The July painting on my Women Reading calendar (see also 1st of each month this year) is August Macke's Elisabeth Reading, from 1911, towards the end of Macke's short life (1887-1914). I love its clear, challenging, almost tropical colours, and the absolute elimination of everything superfluous. But there's something slightly sinister, too, about the blankness of everything, don't you think?
But what is she reading? Well Macke was German, so one candidate would be Wellen (Waves), a novel by Eduard von Keyserling, first published in 1911. According to Wikipedia (what do I know?), this is set during a long hot summer in a small fishing village somewhere on the Baltic. It depicts a group of aristocratic city-dwellers spending their holidays in that remote part of the Empire (a far call from the Mediterranean feel of the painting!). Keyserling focuses on the follies of a doomed fin de siecle society whose self-imposed repressions eventually lead to catastrophe.
Or more realistically, it could be something written in the previous ten years - when a number of fine writers were just getting into their stride: might it be Robert Musil's Young Torless, or Thomas Mann's utterly wonderful Buddenbrooks? Just too early for Kafka, sadly, or Mann's Death in Venice, which would suit the picture's mood rather well, I think.
Curiously, my calendar apparently prints this picture the wrong way round! All the other references I can find show it this way, and there is no internal evidence that I can see.
I commented on this the other day but the comment didn't appear on the blog apparently.

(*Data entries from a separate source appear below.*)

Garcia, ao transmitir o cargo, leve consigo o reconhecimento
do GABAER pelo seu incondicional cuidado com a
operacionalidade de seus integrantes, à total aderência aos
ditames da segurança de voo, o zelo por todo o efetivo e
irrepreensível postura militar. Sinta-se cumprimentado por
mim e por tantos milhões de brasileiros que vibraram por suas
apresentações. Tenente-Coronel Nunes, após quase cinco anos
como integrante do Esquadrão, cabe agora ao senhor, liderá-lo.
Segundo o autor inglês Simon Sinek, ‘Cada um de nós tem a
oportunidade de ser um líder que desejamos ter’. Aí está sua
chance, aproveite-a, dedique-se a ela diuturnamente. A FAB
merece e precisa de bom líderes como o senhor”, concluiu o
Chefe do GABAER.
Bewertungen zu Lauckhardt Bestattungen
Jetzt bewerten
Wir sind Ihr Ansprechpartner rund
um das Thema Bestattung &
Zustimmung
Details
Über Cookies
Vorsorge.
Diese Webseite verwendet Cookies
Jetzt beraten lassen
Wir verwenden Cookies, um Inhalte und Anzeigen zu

I was telling you that this painting typically belongs to a trend called "fauvisme", due to the very bright colours, "and the absolute elimination of everything superfluous", as you say. Their painting is also quite rough, there is no real perspective.
See also the works of Matisse, Derain, and de Vlaminck. And Matisse by the way lived by the Mediterranean See (in Nice, South of France).
They were dubbed the "fauves" (ie wild animals or wild cats) due to the daring vivid colours they used; these colours were new to their contemporaries and they were supposed to be aggressive.